Solar elastosis differs by its onset in an older age group, location in only sun-exposed areas, yellowish color, and coarser wrinkling, as well as by hyperplasia and abnormalities of elastic fibers and basophilic degeneration of the collagen in the papillary dermis.
Anetoderma is characterized clinically by smaller soft macules and papules instead of diffuse wrinkling, and histologically by elastolysis that can occur in any layer of the dermis.
Perifollicular elastolysis differs by a selective and almost complete loss of elastic fibers surrounding hair follicles compared with preservation of elastic fibers around follicles in MDE. Elastase-producing Staphylococcus epidermidis was found in the hair follicles and is the presumed etiology of this condition.21
Postinflammatory elastolysis and cutis laxa were originally described in young girls of African descent. An inflammatory phase, consisting of indurated plaques or urticaria, malaise, and fever, preceded the diffuse wrinkling, atrophy, and severe disfigurement. Insect bites may be the trigger for the initial inflammatory lesions.22
Treatment
There is no known effective treatment for MDE. Sunscreens, colchicine, and topical retinoic acid have been tried without good success.15,16
Striae are very common and usually develop between the ages of 5 and 50 years.

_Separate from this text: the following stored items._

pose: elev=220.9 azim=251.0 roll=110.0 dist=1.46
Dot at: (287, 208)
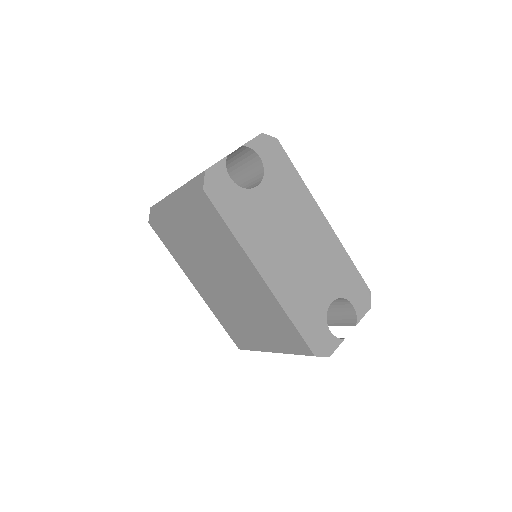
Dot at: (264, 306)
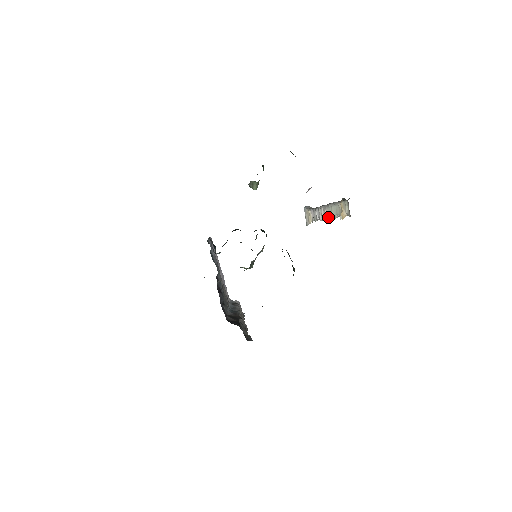
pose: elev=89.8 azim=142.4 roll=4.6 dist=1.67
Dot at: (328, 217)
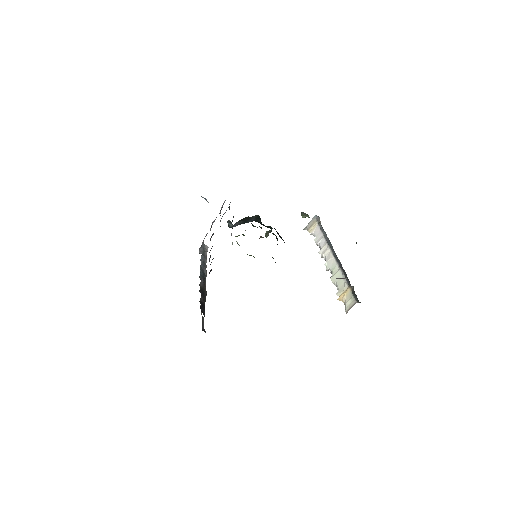
Dot at: (328, 267)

They occur about twice as frequently in women as in men. They commonly develop during puberty, with an overall incidence of 25%–35%,23,24 or during pregnancy, with an incidence of 77%.25
The factors leading to the development of striae have not been fully elucidated. Striae distensae are the results of breaks in the connective tissue, resulting in dermal atrophy. Many factors, including hormones (particularly corticosteroids), mechanical stress, and genetic predisposition, appear to play a role.